Les militants Écologistes étaient invités ce week-end à voter sur une motion pour exclure tout adhérent se présentant contre un candidat investi par le parti, ou soutenant un autre candidat que celui du parti, les opposants à la secrétaire nationale Marine Tondelier l'accusant d'une tentative d'"épuration" visant notamment le sénateur de Paris.
"Depuis deux ans, il y a eu de l'ambiguïté vis-à-vis de Jean-Luc Mélenchon". "La direction des Écologistes dit 'il faut qu'il y ait une primaire qui intègre Jean-Luc Mélenchon '. C'est-à-dire qu'on accepte que s'il la gagne, il devient notre candidat, et donc on accepte son discours contre l'Europe, son soutien des dictateurs et des dictatures, son antisémitisme", a poursuivi l'ancien candidat écologiste.
" Cette primaire, elle ne fonctionnera pas . Donc ce que je dis à Marine Tondelier et à mes amis écologistes que je suis et je reste: il y a beaucoup de militantes et de militants qui ne se satisfont pas de l'impasse politique dans laquelle on est", a insisté Yannick Jadot.
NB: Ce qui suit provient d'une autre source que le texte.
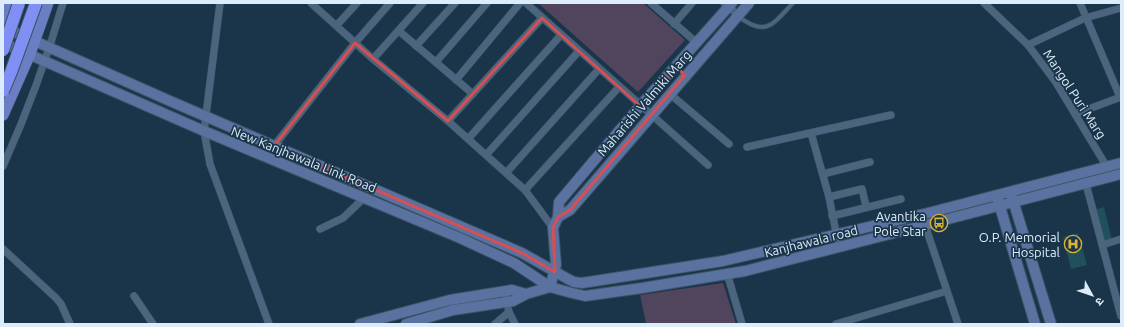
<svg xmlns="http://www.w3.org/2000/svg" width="1124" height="327" font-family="Ubuntu,'Noto Sans Devanagari',sans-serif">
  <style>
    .green { fill: #51455d }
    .building { fill: #1f505b }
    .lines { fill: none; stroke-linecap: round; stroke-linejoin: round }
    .lane-casing { stroke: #3b5164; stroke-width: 5 }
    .street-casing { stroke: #3b5164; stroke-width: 8 }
    .secondary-casing { stroke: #3b5164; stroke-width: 12 }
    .primary-casing { stroke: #3b5164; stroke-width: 12 }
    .lane { stroke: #4a657d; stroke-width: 3.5 }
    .street { stroke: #4a657d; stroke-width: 7 }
    .secondary { stroke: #5a72a0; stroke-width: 10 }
    .primary { stroke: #6a7ec4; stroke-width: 11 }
    .highway-bridge-casing { stroke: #3b5164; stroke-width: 14; stroke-linecap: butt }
    .highway-bridge { stroke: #808ff3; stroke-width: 12 }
    .marked { fill: none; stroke: #d74f52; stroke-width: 3; stroke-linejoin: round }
    .labels { text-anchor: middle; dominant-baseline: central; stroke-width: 3.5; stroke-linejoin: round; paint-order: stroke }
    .street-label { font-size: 13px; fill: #dcecfa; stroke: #1a3449 }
    .poi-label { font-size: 13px; fill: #dcecfa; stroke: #1a3449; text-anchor: end }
  </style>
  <rect width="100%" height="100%" fill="#1a3449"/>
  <g class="green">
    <polygon points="538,3 643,3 685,40 638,92"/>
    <polygon points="723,283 736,324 645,324 646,323 640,295"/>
  </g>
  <g class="building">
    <polygon points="1104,207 1112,240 1103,243 1094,210"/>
    <polygon points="1078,233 1087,265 1071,269 1063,237"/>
  </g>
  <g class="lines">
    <defs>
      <path id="lane" d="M738,16C766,38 773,24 793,3"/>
      <g id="street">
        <polyline points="220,3 204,131 210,164 269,324"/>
        <polyline points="311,3 373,59 448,121 525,190 553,228"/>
        <polyline points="526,3 708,165"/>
        <polyline points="651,3 697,43"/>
        <polyline points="724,3 738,15"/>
        <polyline points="984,3 1028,45 1055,81 1107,167"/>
        <polyline points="1080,3 1120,97"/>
        <polyline points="674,24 692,3"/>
        <polyline points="337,25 357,3"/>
        <polyline points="399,31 473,94"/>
        <polyline points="1028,45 1085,18 1121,8"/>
        <polyline points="416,46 455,3"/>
        <polyline points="373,59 423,3"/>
        <polyline points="436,62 487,3"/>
        <polyline points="456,80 520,3"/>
        <polyline points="670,94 729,144"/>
        <polyline points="1075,114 1121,97"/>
        <polyline points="448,121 542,18"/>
        <polyline points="811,133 829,197 839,247"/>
        <polyline points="468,139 561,35"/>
        <polyline points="274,146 355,43 390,3"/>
        <polyline points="747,147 891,115"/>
        <polyline points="486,155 579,51"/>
        <path d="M3,166C27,113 47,59 63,3"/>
        <polyline points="506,173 599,69"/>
        <polyline points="823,174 870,162"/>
        <polyline points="1086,184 1121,316"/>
        <polyline points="525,190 619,87"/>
        <polyline points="829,197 862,189 866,206"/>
        <polyline points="832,216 901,199"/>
        <polyline points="925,225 958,324"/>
        <polyline points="320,229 343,218 365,197"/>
        <polyline points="1102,245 1121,239"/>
        <polyline points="3,249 56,298 61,304 70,324"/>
        <polyline points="727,273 742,324"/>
        <polyline points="134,296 153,324"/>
        <polyline points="506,298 509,312 515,324"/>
        <polyline points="495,324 509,312"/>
        <polyline points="836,324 947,291"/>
      </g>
      <g id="secondary">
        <polyline points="3,27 170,101 522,253 568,279 574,282 582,283 723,261 928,213 1121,163"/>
        <polyline points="3,43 204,131 460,238 514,263 550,287 572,293 585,296 642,288 745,271 925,225 1121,174"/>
        <polyline points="1012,197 1051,324"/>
        <polyline points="998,200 1035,324"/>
        <polyline points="558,217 570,210 749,3"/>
        <polyline points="550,287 556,265 553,228 558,217 559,202 640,106 732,3"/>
        <polyline points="360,324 450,300 512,290 526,294"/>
        <polyline points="406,324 453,310 513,301 526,294 550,287"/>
      </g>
      <g id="primary">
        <polyline points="3,22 9,3"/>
        <polyline points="3,115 30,54 48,3"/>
      </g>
    </defs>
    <use href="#lane" class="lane-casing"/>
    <use href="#street" class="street-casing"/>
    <use href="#secondary" class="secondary-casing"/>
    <use href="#primary" class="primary-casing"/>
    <use href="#lane" class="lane"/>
    <use href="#street" class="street"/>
    <use href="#secondary" class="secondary"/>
    <use href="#primary" class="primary"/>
    <defs>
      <g id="highway-bridge">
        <polyline points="3,50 19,3"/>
        <polyline points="3,91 11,72 36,3"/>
      </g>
    </defs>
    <use href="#highway-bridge" class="highway-bridge-casing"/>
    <use href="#highway-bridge" class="highway-bridge"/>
  </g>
  <path class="marked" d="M542,18L640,106L676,67L685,75L570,210L558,217L553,228L555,272L522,253L274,146L355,43L448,121Z"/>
  <defs>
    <symbol id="bus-ring" viewBox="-11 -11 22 22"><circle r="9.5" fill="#1a3449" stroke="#d9b334" stroke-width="1.5"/><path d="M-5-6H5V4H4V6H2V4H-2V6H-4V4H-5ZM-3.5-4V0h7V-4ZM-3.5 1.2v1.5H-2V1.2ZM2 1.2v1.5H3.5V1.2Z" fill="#d9b334"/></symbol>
    <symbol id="hospital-ring" viewBox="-11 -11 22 22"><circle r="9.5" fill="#1a3449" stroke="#d9b334" stroke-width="1.5"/><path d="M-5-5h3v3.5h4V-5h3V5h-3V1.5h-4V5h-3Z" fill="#d9b334"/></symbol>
  </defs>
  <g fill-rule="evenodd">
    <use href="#bus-ring" x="929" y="213" width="20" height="20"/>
    <use href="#hospital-ring" x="1063" y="234" width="20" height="20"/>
  </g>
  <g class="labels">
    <g class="street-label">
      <text transform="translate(1075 94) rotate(57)">Mangol Puri Marg</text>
      <text transform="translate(644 103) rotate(-49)">Maharishi Valmiki Marg</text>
      <text transform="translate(304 159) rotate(22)">New Kanjhawala Link Road</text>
      <text transform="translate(811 241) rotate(-14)">Kanjhawala road</text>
    </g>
    <g class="poi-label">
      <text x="926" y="216">Avantika<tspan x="926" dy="15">Pole Star</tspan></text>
      <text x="1060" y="237">O.P. Memorial<tspan x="1060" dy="15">Hospital</tspan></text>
    </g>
  </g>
  <rect width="1124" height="327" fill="none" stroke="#dcecfa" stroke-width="8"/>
  <g transform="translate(1092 295) rotate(130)" stroke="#1a3449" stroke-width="3" paint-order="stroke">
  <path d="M0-3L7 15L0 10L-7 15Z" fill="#dcecfa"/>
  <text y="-6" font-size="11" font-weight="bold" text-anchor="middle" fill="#dcecfa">उ</text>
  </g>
</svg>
Interrogé, Yannick Jadot n'a pas exclu que ce candidat unique puisse être François Hollande. Mais "pour l'instant, je n'ai pas entendu François Hollande porter radicalement cette transition écologique", a-t-il ajouté.
Contrairement aux présidentielles de 2017 et 2022, a-t-il jugé, "celle ou celui qui sera qualifié sera l'outsider de l'extrême droite. Donc il nous faut une candidature à gauche qui au premier tour rassemblera par le vote utile (...) largement le camp de la gauche et au second tour pourra bénéficier du vote républicain des centristes".